= Dan Kamal =

American journalist (born 1951)

Dan Kamal (born 1951) is the former play-by-play announcer for the Atlanta Thrashers. He served as the team's voice prior to their move to Winnipeg for the 2011–12 NHL season.

==Broadcasting career==
Dan Kamal was the play-by-play voice for all Thrashers radio broadcasts and oversaw radio operations for the Thrashers. He had been partnered with Billy Jaffe and former Thrasher Jeff Odgers.

As Senior Director of Radio Operations, he was responsible for programming, production and distribution of Thrashers broadcasts for the team's radio network, which included flagship station WCNN "680, The Fan" and affiliates in Georgia, Alabama and South Carolina. In addition to his radio duties, Kamal was a regular contributor to the team's official web site, providing interviews and editorial content.

Kamal joined the Thrashers prior to their 1999–2000 inaugural season and his role with the team marks the second time he has broadcast professional hockey in Atlanta. He is the former radio and television play-by-play announcer for the Atlanta Knights of the former International Hockey League, a position he held from 1994 to 1996. Prior to the Knights, he was the radio and TV play-by-play voice of the Hershey Bears of the American Hockey League from 1984 to 1994. Dan was also the radio play-by-play voice of the Harrisburg Senators of minor league baseball's AA Eastern League from its inaugural, modern-day season in 1987 until the mid-1990s.

Following the Knights, Kamal joined Turner Broadcasting System, Inc., in 1997 as a writer and field producer for the former CNN/Sports Illustrated cable network. While with the network, he also served as a fill-in anchor on CNN Headline Sports. During the 2004–2005 NHL lockout, he returned to Turner Broadcasting as a freelance reporter/editor for the CNN Radio Network. He also served as a speaker for the Atlanta Hawks Read to Achieve program that reached 122 schools and 61,000 students.

As of 2012, Kamal worked for CNN as a part-time news writer.

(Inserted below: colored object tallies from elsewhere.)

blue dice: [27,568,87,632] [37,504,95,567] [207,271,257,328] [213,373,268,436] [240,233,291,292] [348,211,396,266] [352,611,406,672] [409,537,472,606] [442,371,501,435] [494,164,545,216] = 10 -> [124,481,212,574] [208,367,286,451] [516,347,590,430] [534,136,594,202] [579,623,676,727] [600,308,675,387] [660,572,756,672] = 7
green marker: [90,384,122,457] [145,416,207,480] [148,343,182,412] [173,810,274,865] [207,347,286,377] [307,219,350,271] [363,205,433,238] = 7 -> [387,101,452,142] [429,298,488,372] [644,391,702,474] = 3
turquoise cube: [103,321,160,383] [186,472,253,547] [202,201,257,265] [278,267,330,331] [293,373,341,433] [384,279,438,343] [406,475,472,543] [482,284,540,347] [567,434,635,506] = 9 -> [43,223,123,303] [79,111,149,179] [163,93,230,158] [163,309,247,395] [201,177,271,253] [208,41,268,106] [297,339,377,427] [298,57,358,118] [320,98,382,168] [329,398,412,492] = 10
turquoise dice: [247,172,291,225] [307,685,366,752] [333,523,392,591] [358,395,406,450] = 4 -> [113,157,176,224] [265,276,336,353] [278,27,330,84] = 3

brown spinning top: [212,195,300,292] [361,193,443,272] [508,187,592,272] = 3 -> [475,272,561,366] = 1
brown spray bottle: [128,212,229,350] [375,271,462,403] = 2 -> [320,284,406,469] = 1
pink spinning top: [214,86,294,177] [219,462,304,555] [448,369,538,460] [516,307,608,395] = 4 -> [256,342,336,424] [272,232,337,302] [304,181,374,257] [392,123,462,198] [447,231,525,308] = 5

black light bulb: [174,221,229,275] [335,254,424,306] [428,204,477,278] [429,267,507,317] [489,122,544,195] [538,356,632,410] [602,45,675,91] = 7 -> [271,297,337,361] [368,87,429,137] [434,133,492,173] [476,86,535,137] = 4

On January 8, 2013, the Columbus Dispatch reported (and Kamal himself confirmed via Twitter) that he has been hired by Fox Sports Ohio and the Columbus Blue Jackets as their in-studio pre- and post-game host.

In his broadcasting career Kamal also has covered the 1996 Summer Olympic Games for Atlanta's WGST Radio and has served as studio host for the Atlanta Falcons Radio Network and PGA Tour Radio.

==Personal==

Kamal earned a bachelor's degree in communication studies from the University of Massachusetts Amherst, where he also worked on the school's radio station, WMUA and a master's degree in communications from Boston University.